Exactly as written, print out each entry in the data, with no pictures.

RECORD SET:
=======

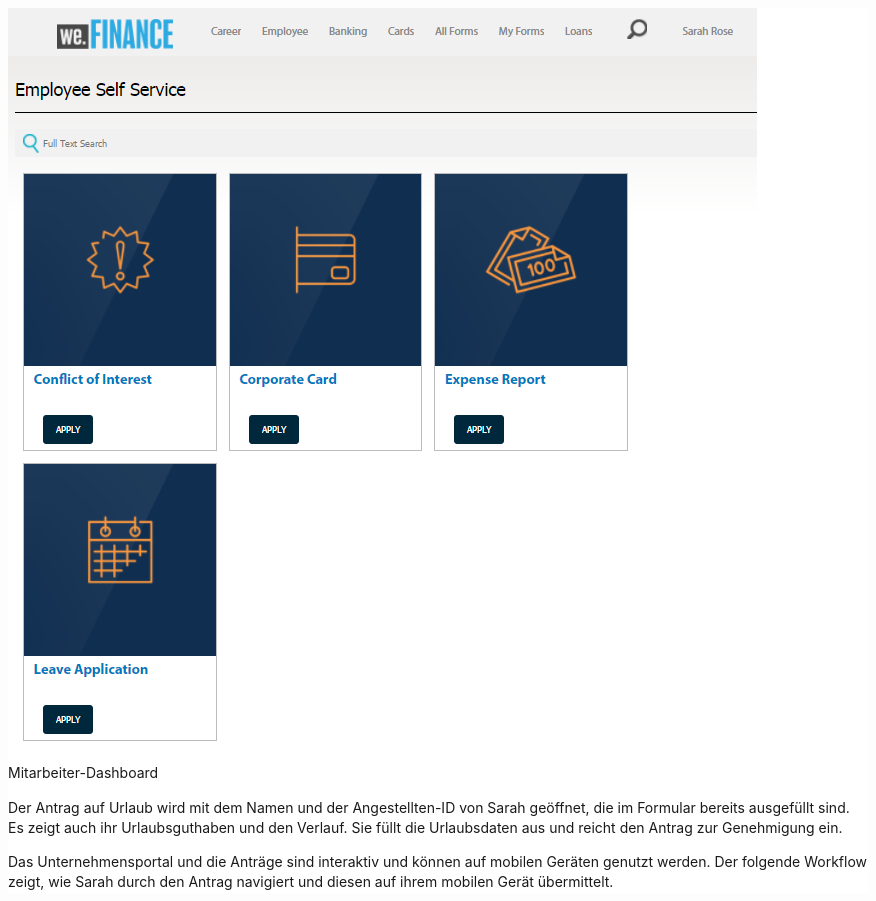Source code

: ![employee-dashboard-3](assets/employee-dashboard-3.png)

Mitarbeiter-Dashboard

Der Antrag auf Urlaub wird mit dem Namen und der Angestellten-ID von Sarah geöffnet, die im Formular bereits ausgefüllt sind. Es zeigt auch ihr Urlaubsguthaben und den Verlauf. Sie füllt die Urlaubsdaten aus und reicht den Antrag zur Genehmigung ein.

Das Unternehmensportal und die Anträge sind interaktiv und können auf mobilen Geräten genutzt werden. Der folgende Workflow zeigt, wie Sarah durch den Antrag navigiert und diesen auf ihrem mobilen Gerät übermittelt.
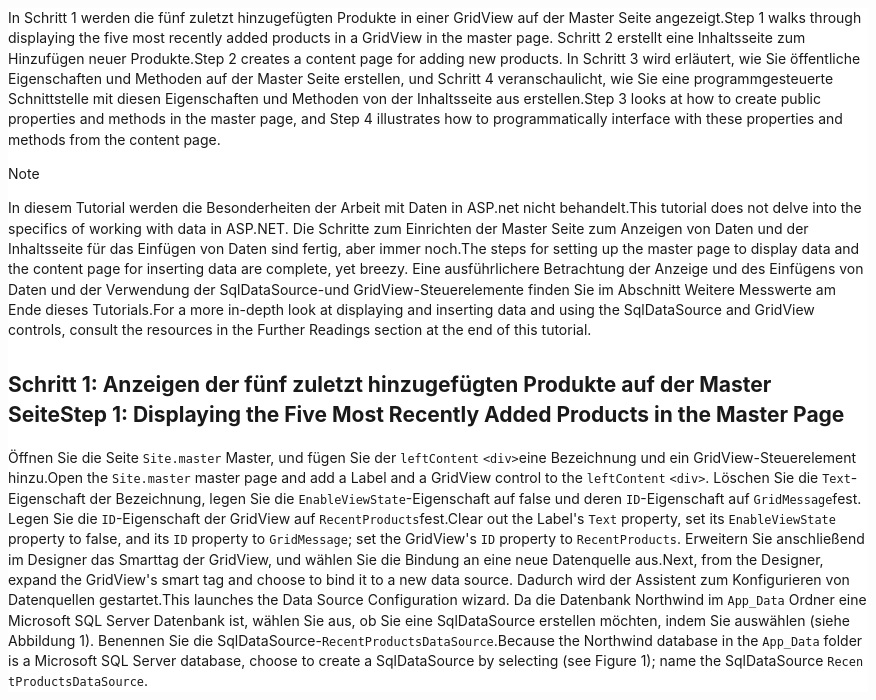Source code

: <span data-ttu-id="82769-137">In Schritt 1 werden die fünf zuletzt hinzugefügten Produkte in einer GridView auf der Master Seite angezeigt.</span><span class="sxs-lookup"><span data-stu-id="82769-137">Step 1 walks through displaying the five most recently added products in a GridView in the master page.</span></span> <span data-ttu-id="82769-138">Schritt 2 erstellt eine Inhaltsseite zum Hinzufügen neuer Produkte.</span><span class="sxs-lookup"><span data-stu-id="82769-138">Step 2 creates a content page for adding new products.</span></span> <span data-ttu-id="82769-139">In Schritt 3 wird erläutert, wie Sie öffentliche Eigenschaften und Methoden auf der Master Seite erstellen, und Schritt 4 veranschaulicht, wie Sie eine programmgesteuerte Schnittstelle mit diesen Eigenschaften und Methoden von der Inhaltsseite aus erstellen.</span><span class="sxs-lookup"><span data-stu-id="82769-139">Step 3 looks at how to create public properties and methods in the master page, and Step 4 illustrates how to programmatically interface with these properties and methods from the content page.</span></span>

> [!NOTE]
> <span data-ttu-id="82769-140">In diesem Tutorial werden die Besonderheiten der Arbeit mit Daten in ASP.net nicht behandelt.</span><span class="sxs-lookup"><span data-stu-id="82769-140">This tutorial does not delve into the specifics of working with data in ASP.NET.</span></span> <span data-ttu-id="82769-141">Die Schritte zum Einrichten der Master Seite zum Anzeigen von Daten und der Inhaltsseite für das Einfügen von Daten sind fertig, aber immer noch.</span><span class="sxs-lookup"><span data-stu-id="82769-141">The steps for setting up the master page to display data and the content page for inserting data are complete, yet breezy.</span></span> <span data-ttu-id="82769-142">Eine ausführlichere Betrachtung der Anzeige und des Einfügens von Daten und der Verwendung der SqlDataSource-und GridView-Steuerelemente finden Sie im Abschnitt Weitere Messwerte am Ende dieses Tutorials.</span><span class="sxs-lookup"><span data-stu-id="82769-142">For a more in-depth look at displaying and inserting data and using the SqlDataSource and GridView controls, consult the resources in the Further Readings section at the end of this tutorial.</span></span>

## <a name="step-1-displaying-the-five-most-recently-added-products-in-the-master-page"></a><span data-ttu-id="82769-143">Schritt 1: Anzeigen der fünf zuletzt hinzugefügten Produkte auf der Master Seite</span><span class="sxs-lookup"><span data-stu-id="82769-143">Step 1: Displaying the Five Most Recently Added Products in the Master Page</span></span>

<span data-ttu-id="82769-144">Öffnen Sie die Seite `Site.master` Master, und fügen Sie der `leftContent` `<div>`eine Bezeichnung und ein GridView-Steuerelement hinzu.</span><span class="sxs-lookup"><span data-stu-id="82769-144">Open the `Site.master` master page and add a Label and a GridView control to the `leftContent` `<div>`.</span></span> <span data-ttu-id="82769-145">Löschen Sie die `Text`-Eigenschaft der Bezeichnung, legen Sie die `EnableViewState`-Eigenschaft auf false und deren `ID`-Eigenschaft auf `GridMessage`fest. Legen Sie die `ID`-Eigenschaft der GridView auf `RecentProducts`fest.</span><span class="sxs-lookup"><span data-stu-id="82769-145">Clear out the Label's `Text` property, set its `EnableViewState` property to false, and its `ID` property to `GridMessage`; set the GridView's `ID` property to `RecentProducts`.</span></span> <span data-ttu-id="82769-146">Erweitern Sie anschließend im Designer das Smarttag der GridView, und wählen Sie die Bindung an eine neue Datenquelle aus.</span><span class="sxs-lookup"><span data-stu-id="82769-146">Next, from the Designer, expand the GridView's smart tag and choose to bind it to a new data source.</span></span> <span data-ttu-id="82769-147">Dadurch wird der Assistent zum Konfigurieren von Datenquellen gestartet.</span><span class="sxs-lookup"><span data-stu-id="82769-147">This launches the Data Source Configuration wizard.</span></span> <span data-ttu-id="82769-148">Da die Datenbank Northwind im `App_Data` Ordner eine Microsoft SQL Server Datenbank ist, wählen Sie aus, ob Sie eine SqlDataSource erstellen möchten, indem Sie auswählen (siehe Abbildung 1). Benennen Sie die SqlDataSource-`RecentProductsDataSource`.</span><span class="sxs-lookup"><span data-stu-id="82769-148">Because the Northwind database in the `App_Data` folder is a Microsoft SQL Server database, choose to create a SqlDataSource by selecting (see Figure 1); name the SqlDataSource `RecentProductsDataSource`.</span></span>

=======

EXPECTED ANSWER:
Source code

: ![employee-dashboard-3](assets/employee-dashboard-3.png)

Mitarbeiter-Dashboard

Der Antrag auf Urlaub wird mit dem Namen und der Angestellten-ID von Sarah geöffnet, die im Formular bereits ausgefüllt sind. Es zeigt auch ihr Urlaubsguthaben und den Verlauf. Sie füllt die Urlaubsdaten aus und reicht den Antrag zur Genehmigung ein.

Das Unternehmensportal und die Anträge sind interaktiv und können auf mobilen Geräten genutzt werden. Der folgende Workflow zeigt, wie Sarah durch den Antrag navigiert und diesen auf ihrem mobilen Gerät übermittelt.
Source code

: <span data-ttu-id="82769-137">In Schritt 1 werden die fünf zuletzt hinzugefügten Produkte in einer GridView auf der Master Seite angezeigt.</span><span class="sxs-lookup"><span data-stu-id="82769-137">Step 1 walks through displaying the five most recently added products in a GridView in the master page.</span></span> <span data-ttu-id="82769-138">Schritt 2 erstellt eine Inhaltsseite zum Hinzufügen neuer Produkte.</span><span class="sxs-lookup"><span data-stu-id="82769-138">Step 2 creates a content page for adding new products.</span></span> <span data-ttu-id="82769-139">In Schritt 3 wird erläutert, wie Sie öffentliche Eigenschaften und Methoden auf der Master Seite erstellen, und Schritt 4 veranschaulicht, wie Sie eine programmgesteuerte Schnittstelle mit diesen Eigenschaften und Methoden von der Inhaltsseite aus erstellen.</span><span class="sxs-lookup"><span data-stu-id="82769-139">Step 3 looks at how to create public properties and methods in the master page, and Step 4 illustrates how to programmatically interface with these properties and methods from the content page.</span></span>

> [!NOTE]
> <span data-ttu-id="82769-140">In diesem Tutorial werden die Besonderheiten der Arbeit mit Daten in ASP.net nicht behandelt.</span><span class="sxs-lookup"><span data-stu-id="82769-140">This tutorial does not delve into the specifics of working with data in ASP.NET.</span></span> <span data-ttu-id="82769-141">Die Schritte zum Einrichten der Master Seite zum Anzeigen von Daten und der Inhaltsseite für das Einfügen von Daten sind fertig, aber immer noch.</span><span class="sxs-lookup"><span data-stu-id="82769-141">The steps for setting up the master page to display data and the content page for inserting data are complete, yet breezy.</span></span> <span data-ttu-id="82769-142">Eine ausführlichere Betrachtung der Anzeige und des Einfügens von Daten und der Verwendung der SqlDataSource-und GridView-Steuerelemente finden Sie im Abschnitt Weitere Messwerte am Ende dieses Tutorials.</span><span class="sxs-lookup"><span data-stu-id="82769-142">For a more in-depth look at displaying and inserting data and using the SqlDataSource and GridView controls, consult the resources in the Further Readings section at the end of this tutorial.</span></span>

## <a name="step-1-displaying-the-five-most-recently-added-products-in-the-master-page"></a><span data-ttu-id="82769-143">Schritt 1: Anzeigen der fünf zuletzt hinzugefügten Produkte auf der Master Seite</span><span class="sxs-lookup"><span data-stu-id="82769-143">Step 1: Displaying the Five Most Recently Added Products in the Master Page</span></span>

<span data-ttu-id="82769-144">Öffnen Sie die Seite `Site.master` Master, und fügen Sie der `leftContent` `<div>`eine Bezeichnung und ein GridView-Steuerelement hinzu.</span><span class="sxs-lookup"><span data-stu-id="82769-144">Open the `Site.master` master page and add a Label and a GridView control to the `leftContent` `<div>`.</span></span> <span data-ttu-id="82769-145">Löschen Sie die `Text`-Eigenschaft der Bezeichnung, legen Sie die `EnableViewState`-Eigenschaft auf false und deren `ID`-Eigenschaft auf `GridMessage`fest. Legen Sie die `ID`-Eigenschaft der GridView auf `RecentProducts`fest.</span><span class="sxs-lookup"><span data-stu-id="82769-145">Clear out the Label's `Text` property, set its `EnableViewState` property to false, and its `ID` property to `GridMessage`; set the GridView's `ID` property to `RecentProducts`.</span></span> <span data-ttu-id="82769-146">Erweitern Sie anschließend im Designer das Smarttag der GridView, und wählen Sie die Bindung an eine neue Datenquelle aus.</span><span class="sxs-lookup"><span data-stu-id="82769-146">Next, from the Designer, expand the GridView's smart tag and choose to bind it to a new data source.</span></span> <span data-ttu-id="82769-147">Dadurch wird der Assistent zum Konfigurieren von Datenquellen gestartet.</span><span class="sxs-lookup"><span data-stu-id="82769-147">This launches the Data Source Configuration wizard.</span></span> <span data-ttu-id="82769-148">Da die Datenbank Northwind im `App_Data` Ordner eine Microsoft SQL Server Datenbank ist, wählen Sie aus, ob Sie eine SqlDataSource erstellen möchten, indem Sie auswählen (siehe Abbildung 1). Benennen Sie die SqlDataSource-`RecentProductsDataSource`.</span><span class="sxs-lookup"><span data-stu-id="82769-148">Because the Northwind database in the `App_Data` folder is a Microsoft SQL Server database, choose to create a SqlDataSource by selecting (see Figure 1); name the SqlDataSource `RecentProductsDataSource`.</span></span>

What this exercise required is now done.